#### DATA PROVIDED
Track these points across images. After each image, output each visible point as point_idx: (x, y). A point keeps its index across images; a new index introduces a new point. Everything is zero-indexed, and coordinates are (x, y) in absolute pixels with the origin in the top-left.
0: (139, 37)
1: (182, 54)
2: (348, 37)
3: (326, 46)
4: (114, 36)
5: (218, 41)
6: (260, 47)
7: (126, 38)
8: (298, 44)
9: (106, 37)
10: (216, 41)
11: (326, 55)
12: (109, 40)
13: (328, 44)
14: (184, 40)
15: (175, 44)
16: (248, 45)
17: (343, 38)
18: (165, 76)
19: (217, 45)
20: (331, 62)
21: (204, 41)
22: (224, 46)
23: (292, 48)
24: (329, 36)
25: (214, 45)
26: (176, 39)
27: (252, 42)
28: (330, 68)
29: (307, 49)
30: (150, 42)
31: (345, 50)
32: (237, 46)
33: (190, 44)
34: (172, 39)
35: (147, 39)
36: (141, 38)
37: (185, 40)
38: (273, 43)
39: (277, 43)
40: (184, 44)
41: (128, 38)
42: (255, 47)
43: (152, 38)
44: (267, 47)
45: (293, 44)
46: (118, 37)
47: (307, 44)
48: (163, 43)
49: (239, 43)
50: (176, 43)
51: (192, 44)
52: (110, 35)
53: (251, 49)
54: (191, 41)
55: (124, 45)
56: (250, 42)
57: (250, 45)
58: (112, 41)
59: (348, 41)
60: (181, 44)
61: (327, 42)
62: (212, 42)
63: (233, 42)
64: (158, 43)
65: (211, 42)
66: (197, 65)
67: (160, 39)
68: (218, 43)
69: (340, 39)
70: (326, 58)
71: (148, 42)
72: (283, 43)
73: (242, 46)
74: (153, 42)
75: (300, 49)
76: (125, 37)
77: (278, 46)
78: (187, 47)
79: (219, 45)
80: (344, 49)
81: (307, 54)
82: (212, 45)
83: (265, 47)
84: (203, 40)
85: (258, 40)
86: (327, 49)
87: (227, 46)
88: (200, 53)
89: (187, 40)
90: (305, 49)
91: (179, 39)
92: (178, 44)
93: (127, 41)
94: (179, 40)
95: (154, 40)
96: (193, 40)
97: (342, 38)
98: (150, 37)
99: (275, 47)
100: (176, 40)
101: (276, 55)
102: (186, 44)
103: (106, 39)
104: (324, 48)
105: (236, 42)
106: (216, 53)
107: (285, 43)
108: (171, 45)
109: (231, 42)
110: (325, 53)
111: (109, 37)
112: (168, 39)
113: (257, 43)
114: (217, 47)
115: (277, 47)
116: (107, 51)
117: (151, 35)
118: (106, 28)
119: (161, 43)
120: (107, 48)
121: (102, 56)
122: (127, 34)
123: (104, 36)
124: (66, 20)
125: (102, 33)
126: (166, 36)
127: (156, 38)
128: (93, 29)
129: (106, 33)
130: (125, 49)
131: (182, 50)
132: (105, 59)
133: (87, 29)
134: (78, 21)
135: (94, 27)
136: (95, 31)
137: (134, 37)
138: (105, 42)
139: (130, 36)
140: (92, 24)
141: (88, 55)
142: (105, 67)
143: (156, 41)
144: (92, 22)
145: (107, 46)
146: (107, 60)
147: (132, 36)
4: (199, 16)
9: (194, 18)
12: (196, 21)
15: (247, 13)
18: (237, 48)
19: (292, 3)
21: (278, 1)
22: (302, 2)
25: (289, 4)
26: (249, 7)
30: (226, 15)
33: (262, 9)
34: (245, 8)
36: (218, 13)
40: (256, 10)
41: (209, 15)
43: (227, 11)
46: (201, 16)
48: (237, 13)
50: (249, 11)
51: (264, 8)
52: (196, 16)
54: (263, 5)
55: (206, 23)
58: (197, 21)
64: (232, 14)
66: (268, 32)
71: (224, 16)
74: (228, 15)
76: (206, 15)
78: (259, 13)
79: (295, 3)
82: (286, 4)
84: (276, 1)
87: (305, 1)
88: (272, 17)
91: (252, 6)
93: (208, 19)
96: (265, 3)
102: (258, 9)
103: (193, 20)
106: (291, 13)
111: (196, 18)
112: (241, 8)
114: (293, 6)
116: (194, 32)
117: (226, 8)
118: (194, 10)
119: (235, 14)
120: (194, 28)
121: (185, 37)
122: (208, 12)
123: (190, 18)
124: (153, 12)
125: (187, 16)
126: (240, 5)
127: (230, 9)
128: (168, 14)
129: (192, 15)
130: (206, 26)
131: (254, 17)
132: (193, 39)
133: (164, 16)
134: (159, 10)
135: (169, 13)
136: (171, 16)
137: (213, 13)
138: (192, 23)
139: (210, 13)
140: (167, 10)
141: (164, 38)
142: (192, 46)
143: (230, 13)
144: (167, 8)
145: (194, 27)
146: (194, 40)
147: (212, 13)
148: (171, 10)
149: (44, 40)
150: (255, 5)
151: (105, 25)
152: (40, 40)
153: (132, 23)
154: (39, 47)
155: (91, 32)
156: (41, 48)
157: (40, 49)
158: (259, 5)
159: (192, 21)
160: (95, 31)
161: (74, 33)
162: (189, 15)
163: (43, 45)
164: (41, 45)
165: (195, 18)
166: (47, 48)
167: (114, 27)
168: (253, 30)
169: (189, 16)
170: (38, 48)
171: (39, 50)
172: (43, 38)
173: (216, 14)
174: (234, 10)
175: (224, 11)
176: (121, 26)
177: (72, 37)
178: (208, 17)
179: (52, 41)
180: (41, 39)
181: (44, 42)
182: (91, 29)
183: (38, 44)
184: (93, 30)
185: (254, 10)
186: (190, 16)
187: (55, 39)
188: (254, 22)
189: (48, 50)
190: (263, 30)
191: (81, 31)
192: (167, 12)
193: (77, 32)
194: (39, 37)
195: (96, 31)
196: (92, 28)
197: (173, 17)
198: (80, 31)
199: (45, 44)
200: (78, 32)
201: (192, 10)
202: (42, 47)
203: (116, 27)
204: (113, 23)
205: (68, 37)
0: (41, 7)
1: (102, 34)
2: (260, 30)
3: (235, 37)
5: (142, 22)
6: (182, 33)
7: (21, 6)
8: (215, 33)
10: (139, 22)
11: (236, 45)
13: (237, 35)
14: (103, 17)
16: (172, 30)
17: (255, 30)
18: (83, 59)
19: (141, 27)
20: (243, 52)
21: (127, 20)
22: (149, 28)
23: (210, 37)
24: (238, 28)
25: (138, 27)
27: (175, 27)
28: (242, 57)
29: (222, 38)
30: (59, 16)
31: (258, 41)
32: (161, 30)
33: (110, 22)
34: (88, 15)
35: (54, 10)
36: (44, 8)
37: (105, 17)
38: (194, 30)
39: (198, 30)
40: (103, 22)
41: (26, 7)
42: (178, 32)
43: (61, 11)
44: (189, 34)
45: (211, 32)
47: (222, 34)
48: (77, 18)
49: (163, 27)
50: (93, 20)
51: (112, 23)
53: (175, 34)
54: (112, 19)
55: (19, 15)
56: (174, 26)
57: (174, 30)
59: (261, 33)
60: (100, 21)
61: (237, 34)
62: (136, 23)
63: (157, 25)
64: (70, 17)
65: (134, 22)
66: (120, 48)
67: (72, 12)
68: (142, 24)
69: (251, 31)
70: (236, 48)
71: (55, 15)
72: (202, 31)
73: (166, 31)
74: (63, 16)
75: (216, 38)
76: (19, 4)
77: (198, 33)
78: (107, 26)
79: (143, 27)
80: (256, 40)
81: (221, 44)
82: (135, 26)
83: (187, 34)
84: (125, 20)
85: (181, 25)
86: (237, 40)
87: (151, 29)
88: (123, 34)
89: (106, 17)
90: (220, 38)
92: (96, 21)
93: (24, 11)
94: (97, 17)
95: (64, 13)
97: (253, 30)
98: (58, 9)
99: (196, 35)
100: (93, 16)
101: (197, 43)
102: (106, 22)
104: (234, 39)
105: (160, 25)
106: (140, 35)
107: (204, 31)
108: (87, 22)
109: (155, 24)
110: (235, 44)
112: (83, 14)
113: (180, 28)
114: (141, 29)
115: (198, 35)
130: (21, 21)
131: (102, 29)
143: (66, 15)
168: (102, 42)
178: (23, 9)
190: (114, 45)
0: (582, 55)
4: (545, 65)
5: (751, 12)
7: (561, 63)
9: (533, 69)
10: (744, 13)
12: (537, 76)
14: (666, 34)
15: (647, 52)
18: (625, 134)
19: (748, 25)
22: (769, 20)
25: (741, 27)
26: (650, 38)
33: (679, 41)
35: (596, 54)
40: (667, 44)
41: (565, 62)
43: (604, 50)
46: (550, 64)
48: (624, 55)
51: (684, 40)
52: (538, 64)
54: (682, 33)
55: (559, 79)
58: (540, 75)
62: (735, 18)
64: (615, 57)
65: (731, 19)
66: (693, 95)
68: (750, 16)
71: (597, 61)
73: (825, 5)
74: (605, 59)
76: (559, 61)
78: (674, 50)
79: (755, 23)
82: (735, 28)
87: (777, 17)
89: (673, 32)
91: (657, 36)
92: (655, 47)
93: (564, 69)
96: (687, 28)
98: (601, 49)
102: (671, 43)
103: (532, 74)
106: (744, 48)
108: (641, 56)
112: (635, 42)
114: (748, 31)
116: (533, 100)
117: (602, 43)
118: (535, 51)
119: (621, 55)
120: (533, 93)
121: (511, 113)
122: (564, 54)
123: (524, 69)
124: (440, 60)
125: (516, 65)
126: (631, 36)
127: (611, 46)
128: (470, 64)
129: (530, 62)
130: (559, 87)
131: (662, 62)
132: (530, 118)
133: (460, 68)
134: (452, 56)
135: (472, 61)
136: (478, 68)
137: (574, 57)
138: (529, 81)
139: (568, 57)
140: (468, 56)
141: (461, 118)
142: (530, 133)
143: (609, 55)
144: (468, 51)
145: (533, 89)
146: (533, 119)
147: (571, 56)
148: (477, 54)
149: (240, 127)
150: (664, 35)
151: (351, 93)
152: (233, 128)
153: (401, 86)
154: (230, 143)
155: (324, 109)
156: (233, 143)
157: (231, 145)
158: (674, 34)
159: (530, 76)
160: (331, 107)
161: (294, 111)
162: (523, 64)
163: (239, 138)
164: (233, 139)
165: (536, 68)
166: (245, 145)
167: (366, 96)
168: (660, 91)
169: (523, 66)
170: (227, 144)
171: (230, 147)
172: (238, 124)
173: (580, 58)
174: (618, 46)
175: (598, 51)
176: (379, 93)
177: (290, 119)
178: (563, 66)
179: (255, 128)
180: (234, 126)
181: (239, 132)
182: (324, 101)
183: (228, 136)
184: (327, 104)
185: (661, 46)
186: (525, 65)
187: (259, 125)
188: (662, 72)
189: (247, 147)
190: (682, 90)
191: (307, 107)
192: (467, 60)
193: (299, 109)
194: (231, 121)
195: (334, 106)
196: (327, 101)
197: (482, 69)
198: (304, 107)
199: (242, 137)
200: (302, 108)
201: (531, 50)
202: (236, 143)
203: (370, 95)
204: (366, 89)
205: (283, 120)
########
▶ [TASK GOAL] Everything in the material above from the line that has "150: (255, 5)" through the line that has "180: (41, 39)" must be duplicated exactly, with no other lines given.

▶ [ANSWER SPACE]
150: (255, 5)
151: (105, 25)
152: (40, 40)
153: (132, 23)
154: (39, 47)
155: (91, 32)
156: (41, 48)
157: (40, 49)
158: (259, 5)
159: (192, 21)
160: (95, 31)
161: (74, 33)
162: (189, 15)
163: (43, 45)
164: (41, 45)
165: (195, 18)
166: (47, 48)
167: (114, 27)
168: (253, 30)
169: (189, 16)
170: (38, 48)
171: (39, 50)
172: (43, 38)
173: (216, 14)
174: (234, 10)
175: (224, 11)
176: (121, 26)
177: (72, 37)
178: (208, 17)
179: (52, 41)
180: (41, 39)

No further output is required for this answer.